— QUESTIONS DE LECTURE —
1: Répondez à ces questions sur l'extrait consacré aux jeux à la Cour :
(a) Pendant combien d'années le Journal du marquis de Dangeau a-t-il raconté la vie de Louis XIV au jour le jour ?
(b) De quelle heure à quelle heure durait la soirée d'appartement ?
(c) Quel jeu est présenté comme le véritable ancêtre du black-jack ?
2: Écrivez la suite de l'extrait consacré aux jeux à la Cour, en partant de sa dernière phrase.

— EXTRAIT À LIRE —
Soirées d'appartement : les jeux de hasard à l'honneur
Sans même se focaliser sur le couple royal, on constate que le jeu a bouleversé l'existence de nombreuses personnes à la Cour, ne serait-ce que par les fortunes qu'il a contribué à faire et surtout, défaire. La quasi-totalité des jeux étaient à mise, et les sommes pouvaient rapidement grimper dans l'ivresse des soirées.
Certains en ont profité pour s'enrichir considérablement : c'est par exemple le cas du marquis de Dangeau, connu pour son Journal narrant la vie de Louis XIV quotidiennement pendant 36 ans. Sa façon de jouer est à l'image de son style en littérature : froide, voire ennuyeuse, mais terriblement efficace. Des témoignages d'époque affirment qu'il était l'un des seuls membres de la Cour à « jouer sérieusement » pendant que les autres invités évoquaient bruyamment leurs cartes en main, sans se soucier le moins de monde du résultat de la partie. Pour reprendre des termes du poker actuel : il était l'un des premiers sharks dans un océan de fishes.
« Ce qu'on appelait appartement était le concours de toute la cour depuis sept heures du soir jusqu'à dix, que le Roi se mettait à table, dans le grand appartement, depuis un des salons du bout de la grande galerie [le Salon de Jupiter] jusque vers la tribune de la grande chapelle. D'abord il y avait une musique ; puis des tables par toutes les pièces, toutes prêtes pour toutes sortes de jeux ; un lansquenet où Monseigneur et Monsieur jouaient toujours ; un billard : en un mot, liberté entière de faire des parties avec qui on voulait, et de demander des tables si elles se trouvaient toutes remplies. Au-delà du billard, il y avait une pièce destinée aux rafraîchissements ; et tout parfaitement éclairé. Au commencement que cela fut établi, le Roi y allait, et y jouait quelque temps ; mais dès lors il y avait longtemps qu'il n'y allait plus, mais il voulait qu'on y fût assidu, et chacun s'empressait à lui plaire. »
Parmi les jeux évoqués par Saint-Simon, on reconnaît évidemment le billard, divertissement central à la Cour, très prisé notamment de Louis XIV qui pouvait y jouer des heures durant.
Lansquenet, basette et cavagnole
Le lansquenet, quant à lui, est moins célèbre de nos jours : il fait partie de la catégorie des jeux appelés « de hasard » en principe bannis au sein du Royaume, mais qui n'en étaient que plus populaires lors des soirées d'appartement. Le lansquenet est assez délicat à décrire : il peut être considéré comme l'un des ancêtres du black-jack ou 21, en cela que les joueurs sont opposés à la Banque. Cependant, au lansquenet, les banquiers sont multiples : le véritable précurseur du black-jack est plutôt la basette, également très populaire à l'époque.

[Entrées enregistrées]

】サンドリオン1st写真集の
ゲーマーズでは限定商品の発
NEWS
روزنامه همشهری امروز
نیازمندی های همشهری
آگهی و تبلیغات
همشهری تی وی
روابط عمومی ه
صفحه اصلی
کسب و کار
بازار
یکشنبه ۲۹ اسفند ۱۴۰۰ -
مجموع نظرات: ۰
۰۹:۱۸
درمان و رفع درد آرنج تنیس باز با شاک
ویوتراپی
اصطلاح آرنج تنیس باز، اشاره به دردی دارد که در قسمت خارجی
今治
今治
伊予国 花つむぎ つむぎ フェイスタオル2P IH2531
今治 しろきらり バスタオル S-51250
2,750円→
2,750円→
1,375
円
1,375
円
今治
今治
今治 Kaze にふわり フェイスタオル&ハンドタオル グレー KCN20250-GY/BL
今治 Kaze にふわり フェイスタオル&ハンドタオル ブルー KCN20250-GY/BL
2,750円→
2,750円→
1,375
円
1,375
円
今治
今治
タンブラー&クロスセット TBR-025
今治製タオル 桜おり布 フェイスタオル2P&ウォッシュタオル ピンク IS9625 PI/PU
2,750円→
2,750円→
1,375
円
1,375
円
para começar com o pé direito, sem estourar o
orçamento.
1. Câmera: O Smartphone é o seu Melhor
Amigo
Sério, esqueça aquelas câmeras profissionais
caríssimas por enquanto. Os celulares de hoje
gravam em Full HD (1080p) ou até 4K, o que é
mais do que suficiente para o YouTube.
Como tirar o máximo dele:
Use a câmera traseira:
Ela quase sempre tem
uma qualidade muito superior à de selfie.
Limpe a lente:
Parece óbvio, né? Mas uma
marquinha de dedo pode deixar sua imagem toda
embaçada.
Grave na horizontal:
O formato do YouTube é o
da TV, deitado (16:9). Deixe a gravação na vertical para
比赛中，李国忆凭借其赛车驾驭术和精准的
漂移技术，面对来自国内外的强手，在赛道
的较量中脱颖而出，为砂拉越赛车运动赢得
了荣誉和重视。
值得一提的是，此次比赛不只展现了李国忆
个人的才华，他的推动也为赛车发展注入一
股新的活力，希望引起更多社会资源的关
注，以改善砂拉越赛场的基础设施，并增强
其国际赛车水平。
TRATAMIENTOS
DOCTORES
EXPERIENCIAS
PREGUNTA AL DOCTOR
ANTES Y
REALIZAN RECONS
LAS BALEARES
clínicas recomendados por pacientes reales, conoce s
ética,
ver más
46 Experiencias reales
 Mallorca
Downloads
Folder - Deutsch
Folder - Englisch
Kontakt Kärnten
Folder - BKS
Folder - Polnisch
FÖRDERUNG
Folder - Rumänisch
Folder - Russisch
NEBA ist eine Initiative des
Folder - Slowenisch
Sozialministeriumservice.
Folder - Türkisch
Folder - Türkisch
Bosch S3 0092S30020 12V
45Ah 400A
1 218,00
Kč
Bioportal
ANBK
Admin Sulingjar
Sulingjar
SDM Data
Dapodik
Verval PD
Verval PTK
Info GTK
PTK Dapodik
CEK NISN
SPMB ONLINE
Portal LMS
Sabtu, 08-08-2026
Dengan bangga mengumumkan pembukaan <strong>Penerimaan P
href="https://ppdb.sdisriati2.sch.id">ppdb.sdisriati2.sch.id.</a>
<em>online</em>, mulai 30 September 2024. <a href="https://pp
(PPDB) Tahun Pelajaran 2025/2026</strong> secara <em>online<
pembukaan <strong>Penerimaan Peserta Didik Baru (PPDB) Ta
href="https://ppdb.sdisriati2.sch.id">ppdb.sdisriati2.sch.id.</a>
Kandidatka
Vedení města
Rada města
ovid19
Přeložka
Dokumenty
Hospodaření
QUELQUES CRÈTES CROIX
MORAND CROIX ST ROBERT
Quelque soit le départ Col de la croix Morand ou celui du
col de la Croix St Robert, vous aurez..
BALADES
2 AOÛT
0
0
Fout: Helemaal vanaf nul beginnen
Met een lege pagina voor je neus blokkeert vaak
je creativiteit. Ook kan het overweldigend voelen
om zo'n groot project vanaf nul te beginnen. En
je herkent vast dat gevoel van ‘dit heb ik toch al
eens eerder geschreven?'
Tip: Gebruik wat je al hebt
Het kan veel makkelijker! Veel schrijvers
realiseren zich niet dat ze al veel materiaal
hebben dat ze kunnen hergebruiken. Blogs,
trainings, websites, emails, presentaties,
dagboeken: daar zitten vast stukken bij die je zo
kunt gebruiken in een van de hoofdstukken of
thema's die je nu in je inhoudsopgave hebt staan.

— RÉPONSES NUMÉROTÉES —
1:
(a) 36 ans.
(b) De sept heures du soir à dix heures.
(c) La basette.

2:
Jeux de commerce : les neurones sollicités
A ces jeux de hasard s'opposent les « jeux de commerce » : ceux-ci sont autorisés et font appel à la réflexion et la déduction plutôt qu'à la chance. Parmi les plus en vogue, on peut évoquer le tric-trac, souvent considéré à tort comme une variante du backgammon. La confusion vient du fait que ces deux divertissement se jouent sur le même plateau de jeu (plateau à 24 flèches). Cependant, l'objectif final au trictrac n'est pas de sortir ses pions au plus vite de l'aire de jeu, mais de marquer des points à chaque étape du plateau. En cela, le jeu est beaucoup moins soumis au hasard que le backgammon, et il est très difficile de maîtriser toutes les subtilités pour remporter la victoire.
Parmi les autres jeux de commerce, le célèbre whist, jeu de cartes à levées, ancêtre du bridge selon certains. Comme il se jouait sans contrat, il se rapproche plutôt de jeux modernes comme le belote (non coinchée).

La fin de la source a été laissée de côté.